◆ Problem to work on
Copy each line of the listing where the word "аварий" can be found.

◆ Study material
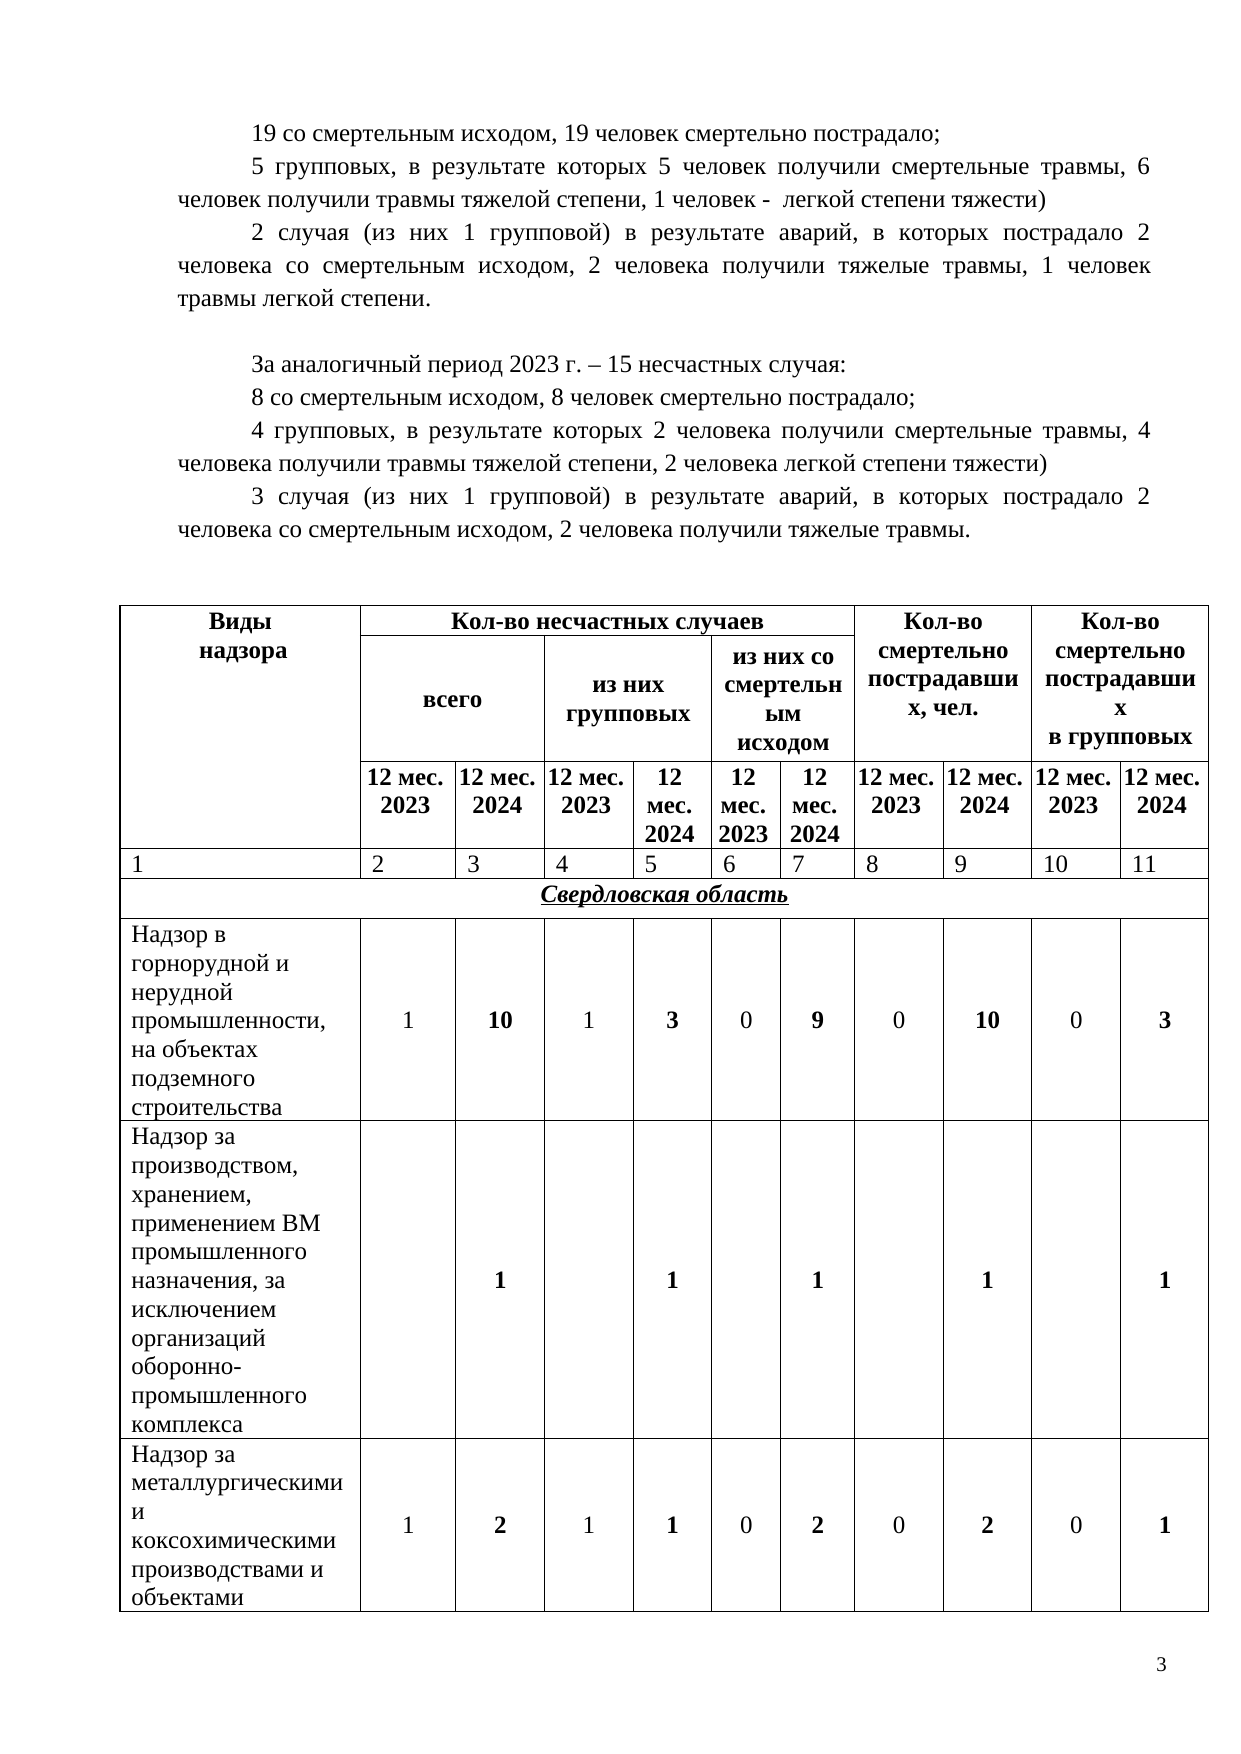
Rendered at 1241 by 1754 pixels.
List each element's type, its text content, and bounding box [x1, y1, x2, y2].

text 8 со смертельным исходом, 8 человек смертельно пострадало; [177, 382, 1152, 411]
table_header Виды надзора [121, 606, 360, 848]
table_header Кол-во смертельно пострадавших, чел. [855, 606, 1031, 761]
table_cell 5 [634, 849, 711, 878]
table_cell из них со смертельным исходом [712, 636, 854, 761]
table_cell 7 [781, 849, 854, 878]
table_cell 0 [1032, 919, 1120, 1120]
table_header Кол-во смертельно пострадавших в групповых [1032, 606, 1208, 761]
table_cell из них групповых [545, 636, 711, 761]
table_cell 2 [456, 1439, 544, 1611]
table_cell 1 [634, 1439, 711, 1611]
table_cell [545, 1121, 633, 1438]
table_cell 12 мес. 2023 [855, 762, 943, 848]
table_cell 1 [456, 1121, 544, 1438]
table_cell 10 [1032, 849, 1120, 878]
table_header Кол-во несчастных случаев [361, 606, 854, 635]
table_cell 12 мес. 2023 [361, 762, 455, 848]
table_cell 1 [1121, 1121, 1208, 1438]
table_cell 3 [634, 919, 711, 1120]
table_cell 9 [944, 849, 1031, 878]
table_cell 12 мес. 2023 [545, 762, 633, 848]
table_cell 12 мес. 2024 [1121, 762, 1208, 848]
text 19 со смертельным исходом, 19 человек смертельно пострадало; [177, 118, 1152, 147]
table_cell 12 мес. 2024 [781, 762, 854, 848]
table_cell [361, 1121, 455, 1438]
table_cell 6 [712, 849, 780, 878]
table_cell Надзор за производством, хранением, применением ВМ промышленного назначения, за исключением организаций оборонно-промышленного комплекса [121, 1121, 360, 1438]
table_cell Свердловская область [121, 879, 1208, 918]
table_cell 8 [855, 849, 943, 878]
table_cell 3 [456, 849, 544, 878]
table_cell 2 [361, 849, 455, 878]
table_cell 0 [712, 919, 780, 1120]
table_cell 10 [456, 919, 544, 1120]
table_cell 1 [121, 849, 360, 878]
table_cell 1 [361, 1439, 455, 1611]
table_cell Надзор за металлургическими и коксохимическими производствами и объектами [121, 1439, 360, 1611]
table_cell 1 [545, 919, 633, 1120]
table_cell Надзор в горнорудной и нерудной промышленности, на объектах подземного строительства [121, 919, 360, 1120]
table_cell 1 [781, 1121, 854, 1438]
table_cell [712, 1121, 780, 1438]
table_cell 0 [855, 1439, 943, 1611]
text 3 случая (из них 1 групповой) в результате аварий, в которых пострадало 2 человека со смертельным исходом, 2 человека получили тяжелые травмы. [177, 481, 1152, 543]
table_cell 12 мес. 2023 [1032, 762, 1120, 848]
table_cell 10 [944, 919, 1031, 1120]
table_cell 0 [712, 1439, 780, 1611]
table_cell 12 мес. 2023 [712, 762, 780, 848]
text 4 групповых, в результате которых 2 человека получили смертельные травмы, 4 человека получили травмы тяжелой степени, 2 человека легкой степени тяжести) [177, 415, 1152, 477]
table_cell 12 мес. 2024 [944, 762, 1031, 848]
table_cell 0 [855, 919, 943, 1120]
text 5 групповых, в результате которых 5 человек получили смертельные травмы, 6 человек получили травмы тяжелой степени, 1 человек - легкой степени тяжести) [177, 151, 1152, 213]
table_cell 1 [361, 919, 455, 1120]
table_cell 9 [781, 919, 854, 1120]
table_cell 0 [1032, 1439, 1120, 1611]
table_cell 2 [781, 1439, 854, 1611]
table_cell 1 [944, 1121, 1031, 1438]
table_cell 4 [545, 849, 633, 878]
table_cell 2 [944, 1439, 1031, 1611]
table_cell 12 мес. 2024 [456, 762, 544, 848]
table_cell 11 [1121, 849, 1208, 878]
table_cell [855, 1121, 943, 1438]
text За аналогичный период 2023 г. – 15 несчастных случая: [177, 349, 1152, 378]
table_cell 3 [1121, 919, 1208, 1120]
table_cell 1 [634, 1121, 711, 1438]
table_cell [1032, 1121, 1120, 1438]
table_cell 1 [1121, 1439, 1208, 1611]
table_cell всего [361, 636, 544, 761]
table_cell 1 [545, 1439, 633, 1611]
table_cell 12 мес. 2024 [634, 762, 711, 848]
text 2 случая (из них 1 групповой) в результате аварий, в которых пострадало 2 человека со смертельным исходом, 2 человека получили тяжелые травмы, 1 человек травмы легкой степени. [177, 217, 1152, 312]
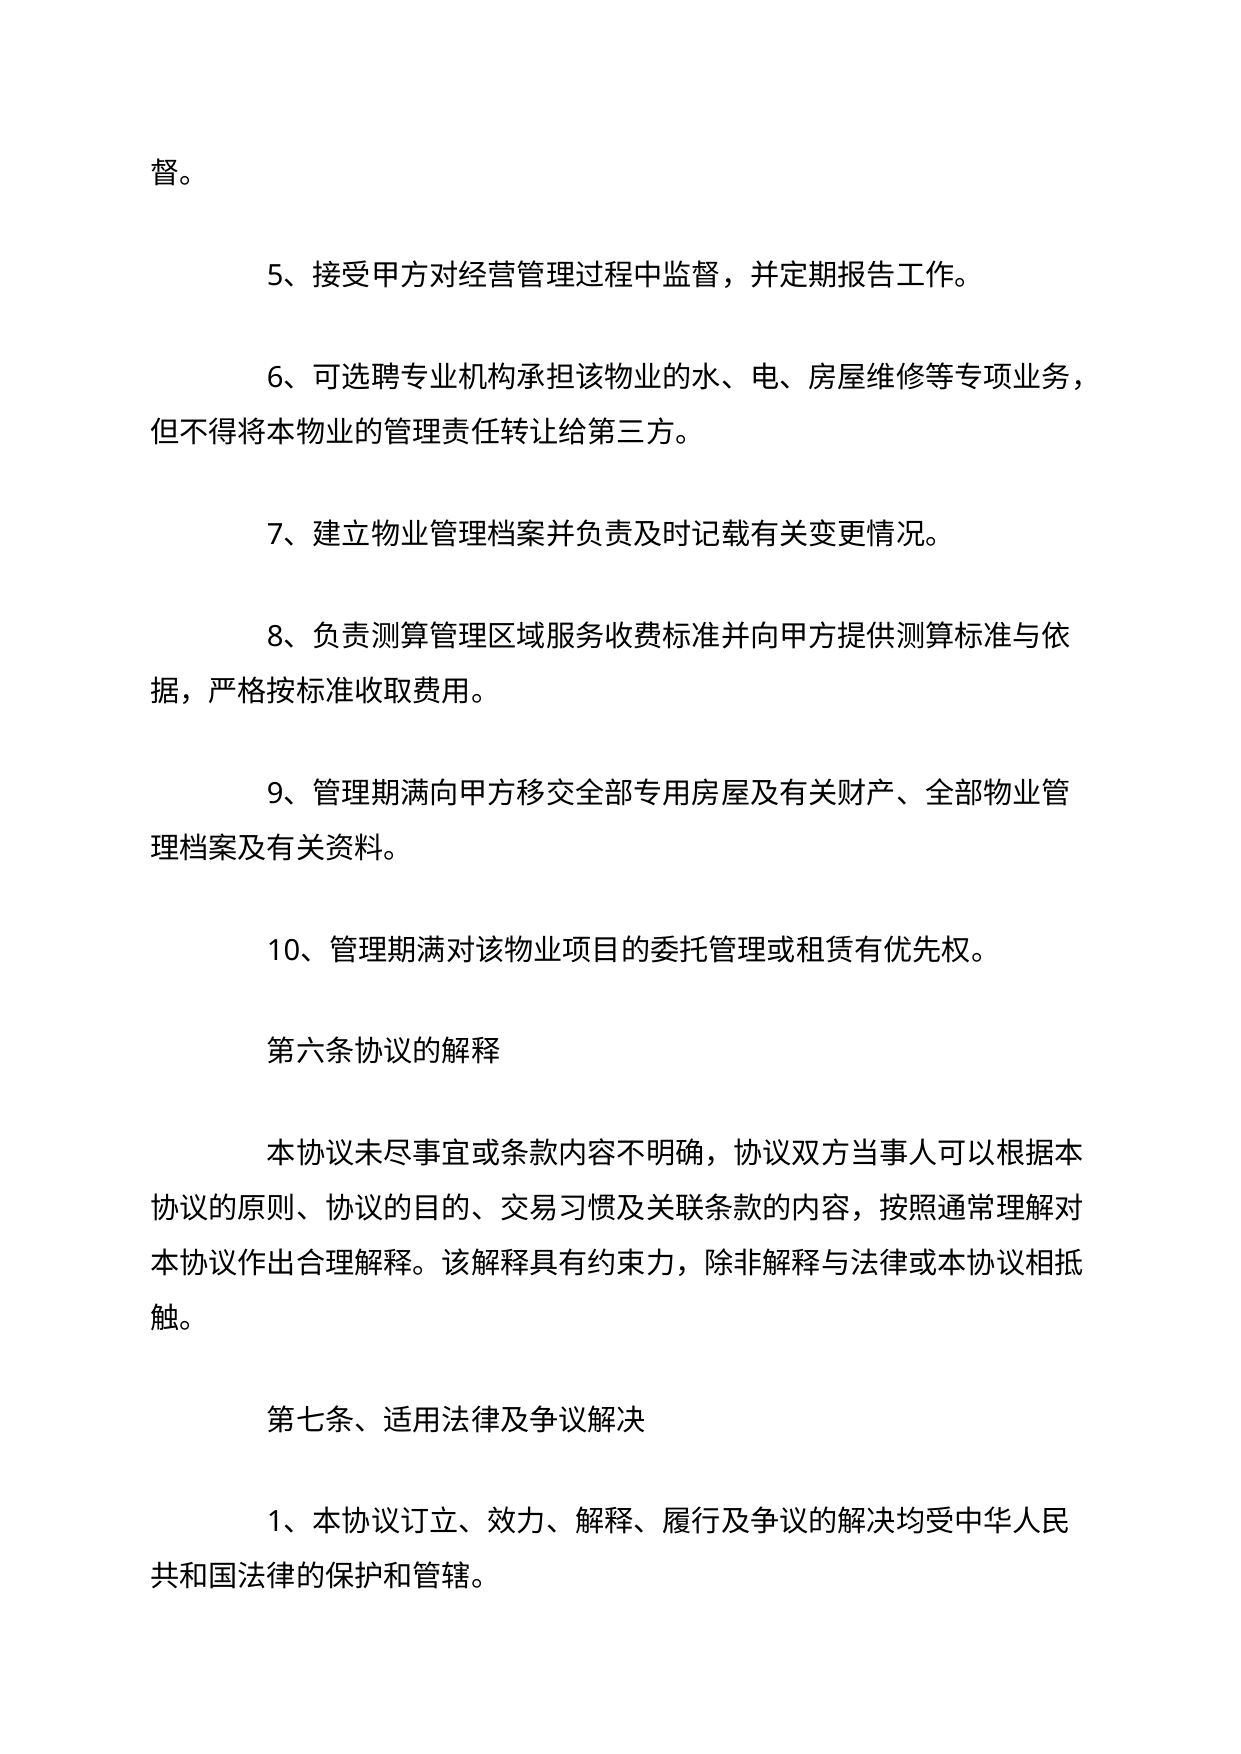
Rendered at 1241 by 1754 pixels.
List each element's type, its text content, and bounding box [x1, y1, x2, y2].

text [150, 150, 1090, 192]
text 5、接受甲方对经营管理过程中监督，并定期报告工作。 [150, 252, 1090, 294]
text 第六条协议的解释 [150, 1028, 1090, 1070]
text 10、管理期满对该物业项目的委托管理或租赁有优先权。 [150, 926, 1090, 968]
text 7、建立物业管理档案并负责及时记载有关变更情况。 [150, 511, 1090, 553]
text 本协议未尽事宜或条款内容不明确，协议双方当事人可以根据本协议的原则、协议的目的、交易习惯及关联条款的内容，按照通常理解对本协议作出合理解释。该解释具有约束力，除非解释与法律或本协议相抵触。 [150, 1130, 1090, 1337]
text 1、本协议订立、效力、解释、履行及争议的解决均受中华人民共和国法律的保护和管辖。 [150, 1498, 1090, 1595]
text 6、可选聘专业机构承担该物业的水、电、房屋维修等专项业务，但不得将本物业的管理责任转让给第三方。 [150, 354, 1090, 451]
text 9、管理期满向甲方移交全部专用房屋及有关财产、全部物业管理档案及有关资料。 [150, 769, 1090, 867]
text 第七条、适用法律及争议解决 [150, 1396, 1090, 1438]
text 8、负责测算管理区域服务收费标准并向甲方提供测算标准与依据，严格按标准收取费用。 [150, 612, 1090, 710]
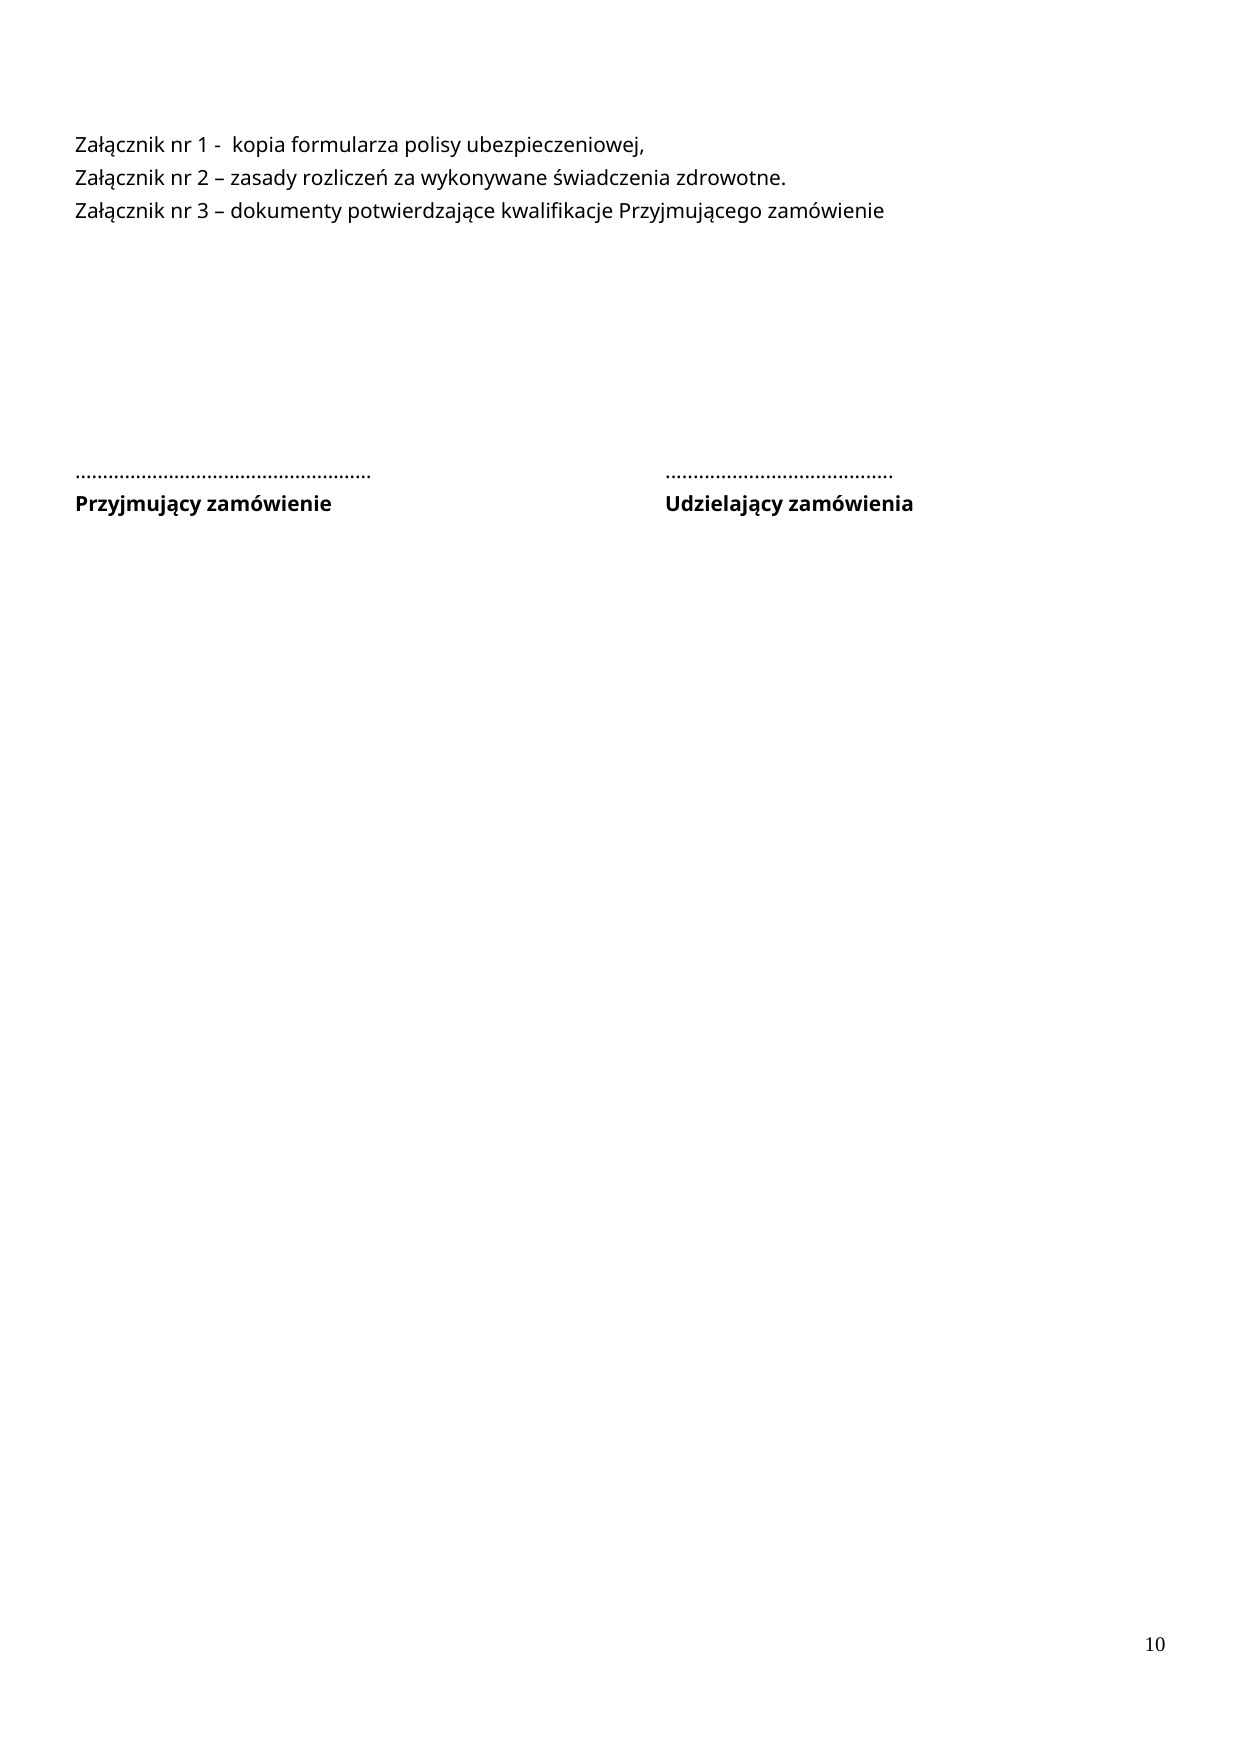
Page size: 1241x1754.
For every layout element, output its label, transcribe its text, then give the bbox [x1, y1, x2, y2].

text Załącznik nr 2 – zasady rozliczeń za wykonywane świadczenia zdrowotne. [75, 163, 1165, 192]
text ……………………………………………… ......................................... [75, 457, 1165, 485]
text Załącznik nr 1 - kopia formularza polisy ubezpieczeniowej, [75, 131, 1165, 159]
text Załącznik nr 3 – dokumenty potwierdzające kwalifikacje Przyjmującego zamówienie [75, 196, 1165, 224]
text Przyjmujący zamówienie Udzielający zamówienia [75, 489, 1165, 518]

◆ Task response
text 3 случая (из них 1 групповой) в результате аварий, в которых пострадало 2 человека со смертельным исходом, 2 человека получили тяжелые травмы. [177, 481, 1152, 543]
text 2 случая (из них 1 групповой) в результате аварий, в которых пострадало 2 человека со смертельным исходом, 2 человека получили тяжелые травмы, 1 человек травмы легкой степени. [177, 217, 1152, 312]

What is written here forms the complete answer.